> TASK TO CARRY OUT: Find each line below that includes "dasharray", then copy it.

----

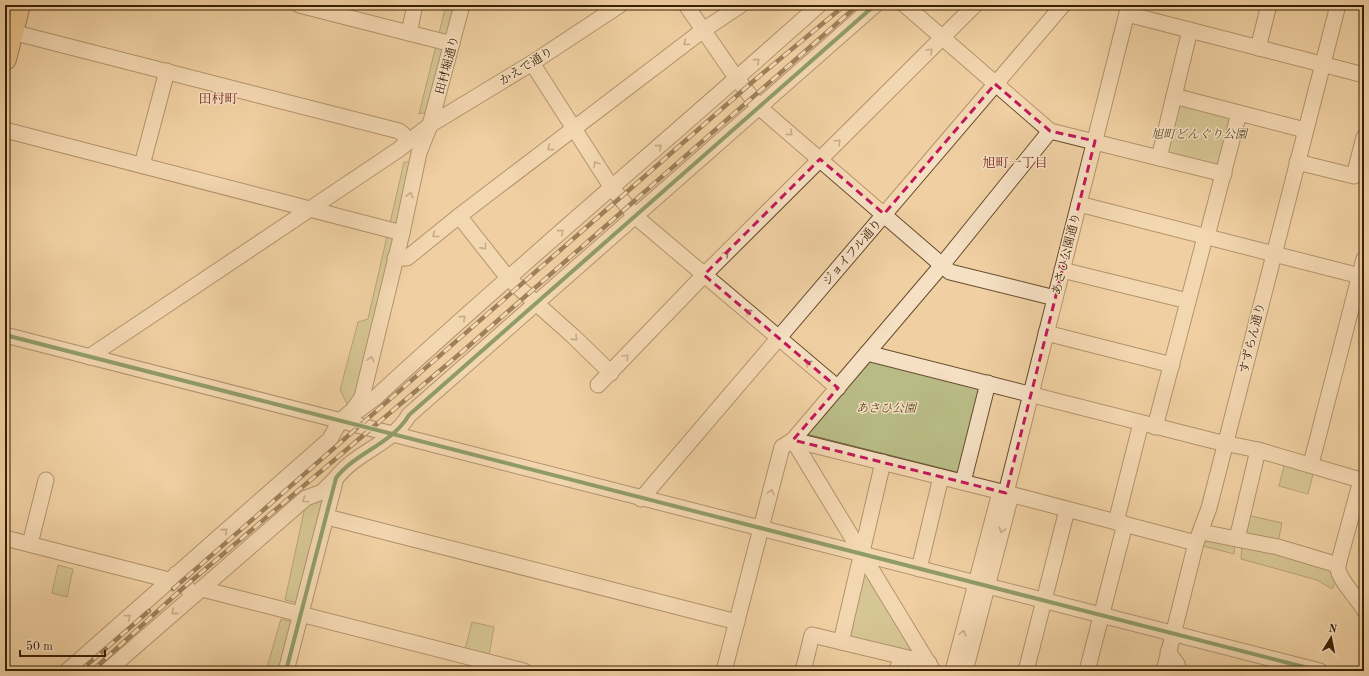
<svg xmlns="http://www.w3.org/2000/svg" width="1369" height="676" viewBox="0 0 1369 676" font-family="'Old Standard TT','Noto Serif JP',serif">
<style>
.green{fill:#b9bb86;stroke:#7a6e44}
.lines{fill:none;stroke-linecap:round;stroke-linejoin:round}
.minor-casing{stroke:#684c2b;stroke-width:17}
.highway-casing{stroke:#3a2003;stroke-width:24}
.minor{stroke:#f5e0c3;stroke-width:15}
.highway{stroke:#e8b872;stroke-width:22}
.rail-casing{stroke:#3a2003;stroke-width:4.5}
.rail{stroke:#f5e0c3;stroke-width:3;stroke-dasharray:9;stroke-linecap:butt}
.cycleway-casing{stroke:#f5e0c3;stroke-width:6}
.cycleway{stroke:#1b5e20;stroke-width:4}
.oneway{stroke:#988063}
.marked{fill:none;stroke:#c2185b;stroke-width:3;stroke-dasharray:8 5;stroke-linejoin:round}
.labels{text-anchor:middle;stroke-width:3;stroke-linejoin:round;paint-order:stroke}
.street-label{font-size:12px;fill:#3a2003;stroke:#f5e0c3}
.park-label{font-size:12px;font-style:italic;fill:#5a4724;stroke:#f5e0c3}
.neighbourhood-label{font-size:13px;fill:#7a1f14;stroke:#f5e0c3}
</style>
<rect width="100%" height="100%" fill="#f0d0a3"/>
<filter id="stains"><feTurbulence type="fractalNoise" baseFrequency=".005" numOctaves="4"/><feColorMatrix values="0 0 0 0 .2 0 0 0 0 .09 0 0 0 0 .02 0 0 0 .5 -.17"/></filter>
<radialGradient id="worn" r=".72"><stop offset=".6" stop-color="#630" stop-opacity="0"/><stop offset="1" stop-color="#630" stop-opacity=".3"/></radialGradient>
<g class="green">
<path d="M446,5H457L429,112L419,114Z"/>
<path d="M1176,102L1233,116L1220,165L1166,155Z"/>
<path d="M404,162H416L357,400L349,408L340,390L358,322L368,319Z"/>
<path d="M869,360L982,387L960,473L806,434Z"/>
<path d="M1285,462L1314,470L1308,494L1279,486Z"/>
<path d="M319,496L329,497L303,604L285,600L305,507Z"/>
<path d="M1247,515L1282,523L1278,543L1246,537Z"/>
<path d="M1206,539L1235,542L1234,554L1203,546Z"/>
<path d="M1242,545L1321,563L1335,573L1336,582L1332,589L1317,580L1241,559Z"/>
<path d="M58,565L73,569L67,597L52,593Z"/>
<path d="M861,567L866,569L922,657L848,641Z"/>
<path d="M281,619L294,622L280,671H266Z"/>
<path d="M472,622L494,627L489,655L465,649Z"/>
</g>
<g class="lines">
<g class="minor-casing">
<g id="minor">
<path d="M299,5L452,44"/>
<path d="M686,5L737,79L760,108L950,272L1055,298"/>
<path d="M905,5L1050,131L1224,174"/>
<path d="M1127,14L1364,75"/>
<path d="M12,32L399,131L403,134L407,143"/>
<path d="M409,33L415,5"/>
<path d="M1258,48L1269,5"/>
<path d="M532,63L612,188L636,217L838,388"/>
<path d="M1174,96L1305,130"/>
<path d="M5,130L402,233"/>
<path d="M1159,158L1190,30"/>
<path d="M1297,162L1354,176L1364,137"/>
<path d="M142,165L167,71"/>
<path d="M1079,204L1364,277"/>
<path d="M459,216L508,278L574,337L611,373"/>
<path d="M395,258H407L459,216L702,31L741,5"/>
<path d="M1062,270L1188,301"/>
<path d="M1046,333L1172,365"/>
<path d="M5,335L1320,671"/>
<path d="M867,353L1214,441L1258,450L1364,481"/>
<path d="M89,357L310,209L398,150L430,125L532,63L620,5"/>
<path d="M598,385L704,275L975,5"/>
<path d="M356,412L375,398C520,264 672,137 819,5"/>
<path d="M1155,427L1204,241L1208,232L1239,113"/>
<path d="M793,440L1006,493L1196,543"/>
<path d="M793,440L933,671"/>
<path d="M1311,464L1364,259"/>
<path d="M963,482L988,383"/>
<path d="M1006,493L1129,5"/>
<path d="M641,499L1063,5"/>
<path d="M327,517L737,622"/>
<path d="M1116,522L1141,423"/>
<path d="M1201,532L1278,547L1338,565C1336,578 1358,598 1364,610"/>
<path d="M5,538L169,580"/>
<path d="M1237,539L1258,450"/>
<path d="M30,544L46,480"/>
<path d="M1338,565L1361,480"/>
<path d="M919,569L941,477"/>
<path d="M176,574L193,595"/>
<path d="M202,589L524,671"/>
<path d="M841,642L883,462"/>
<path d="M1168,652L1177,664L1179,671"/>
<path d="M67,671L330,439L340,421L353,410L362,397L402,233L419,153L430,125L462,5"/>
<path d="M107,671L306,498L322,492L336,478"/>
<path d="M286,671L336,478C356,452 392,444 409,415L875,5"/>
<path d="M724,671L782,447L793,440L942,265L1050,131"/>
<path d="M803,671L812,635L929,663"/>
<path d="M897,671L901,657"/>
<path d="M953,671L999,496L1006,493"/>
<path d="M965,671L1010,499L1006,493"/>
<path d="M1026,671L1067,510"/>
<path d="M1087,671L1125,524"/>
<path d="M1164,671L1196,543L1209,508L1338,5"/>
</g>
</g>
<g class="highway-casing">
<path id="highway" d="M5,59L19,5"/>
</g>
<use href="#minor" class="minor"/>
<use href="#highway" class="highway"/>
<g class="rail-casing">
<g id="rail">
<path d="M173,589L757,78L845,5"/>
<path d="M80,671L149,611"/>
<path d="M92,671L183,588L463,351L858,5"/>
</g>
</g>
<use href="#rail" class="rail"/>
<g class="cycleway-casing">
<g id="cycleway">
<path d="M5,335L1320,671"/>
<path d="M286,671L336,478C356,452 392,444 409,415L875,5"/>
</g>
</g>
<use href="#cycleway" class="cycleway"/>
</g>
<defs><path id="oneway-chevron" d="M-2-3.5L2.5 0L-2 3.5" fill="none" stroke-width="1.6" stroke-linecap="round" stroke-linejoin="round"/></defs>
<g class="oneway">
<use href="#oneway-chevron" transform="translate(686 43) rotate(142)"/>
<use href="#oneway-chevron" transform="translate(930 51) rotate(-45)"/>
<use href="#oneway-chevron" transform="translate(757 61) rotate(-42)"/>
<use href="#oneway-chevron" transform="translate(790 133) rotate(41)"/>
<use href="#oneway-chevron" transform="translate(838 142) rotate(-45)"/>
<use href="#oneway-chevron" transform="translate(659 147) rotate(-41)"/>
<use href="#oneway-chevron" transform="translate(550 148) rotate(143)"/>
<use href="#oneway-chevron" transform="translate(596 164) rotate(-122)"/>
<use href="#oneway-chevron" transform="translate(410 195) rotate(-78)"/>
<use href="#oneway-chevron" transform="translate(561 232) rotate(-41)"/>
<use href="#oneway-chevron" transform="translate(435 235) rotate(141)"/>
<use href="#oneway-chevron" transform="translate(484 247) rotate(51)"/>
<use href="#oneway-chevron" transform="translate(726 254) rotate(-45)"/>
<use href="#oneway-chevron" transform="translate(748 312) rotate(-140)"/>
<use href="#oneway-chevron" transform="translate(463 318) rotate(-42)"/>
<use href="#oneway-chevron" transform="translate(575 338) rotate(44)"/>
<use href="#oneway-chevron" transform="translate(626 357) rotate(-46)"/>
<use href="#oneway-chevron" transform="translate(371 359) rotate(-77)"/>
<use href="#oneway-chevron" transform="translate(808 363) rotate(-141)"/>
<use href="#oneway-chevron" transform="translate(771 492) rotate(-76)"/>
<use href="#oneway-chevron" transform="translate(305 500) rotate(145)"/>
<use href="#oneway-chevron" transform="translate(1002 530) rotate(105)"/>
<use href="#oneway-chevron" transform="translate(225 531) rotate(-41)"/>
<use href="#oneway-chevron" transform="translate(174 612) rotate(139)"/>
<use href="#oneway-chevron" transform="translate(128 617) rotate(-42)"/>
<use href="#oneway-chevron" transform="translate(963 633) rotate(-75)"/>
</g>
<path d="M0 0H1369V676H0ZM995,84L1050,131L1095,141L1006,493L793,440L838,388L704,275L820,159L884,214Z" fill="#f0d0a3" fill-opacity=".55" fill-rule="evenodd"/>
<path class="marked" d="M995,84L1050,131L1095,141L1006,493L793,440L838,388L704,275L820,159L884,214Z"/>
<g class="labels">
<g class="street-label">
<text transform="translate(447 65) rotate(-75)" y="4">田村堀通り</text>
<text transform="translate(526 66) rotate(-32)" y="4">かえで通り</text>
<text transform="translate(852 252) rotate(-49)" y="4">ジョイフル通り</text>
<text transform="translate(1066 254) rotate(-76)" y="4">あさひ公園通り</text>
<text transform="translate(1252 338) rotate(-76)" y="4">すずらん通り</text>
</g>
<g class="park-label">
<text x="1199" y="138">旭町どんぐり公園</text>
<text x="886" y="412">あさひ公園</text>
</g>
<g class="neighbourhood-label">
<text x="218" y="103">田村町</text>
<text x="1015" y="167">旭町一丁目</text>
</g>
</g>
<rect width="1369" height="676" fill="none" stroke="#f0d0a3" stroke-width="20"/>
<rect x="6" y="6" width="1357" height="664" fill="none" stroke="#3a2003" stroke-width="2"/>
<rect x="10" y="10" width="1349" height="656" fill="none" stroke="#3a2003"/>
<g transform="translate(1331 638) rotate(10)" stroke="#f5e0c3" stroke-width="3" paint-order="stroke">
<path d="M0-3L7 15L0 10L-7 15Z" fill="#3a2003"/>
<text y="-6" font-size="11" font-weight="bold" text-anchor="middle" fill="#3a2003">N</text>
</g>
<path d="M20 650v6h85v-6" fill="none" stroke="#3a2003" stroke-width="2"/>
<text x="26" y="650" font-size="12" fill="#3a2003" stroke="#f5e0c3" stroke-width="3" paint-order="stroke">50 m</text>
<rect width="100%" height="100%" filter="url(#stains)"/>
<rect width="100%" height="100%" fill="url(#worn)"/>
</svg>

----

> OUTPUT BELOW:
.rail{stroke:#f5e0c3;stroke-width:3;stroke-dasharray:9;stroke-linecap:butt}
.marked{fill:none;stroke:#c2185b;stroke-width:3;stroke-dasharray:8 5;stroke-linejoin:round}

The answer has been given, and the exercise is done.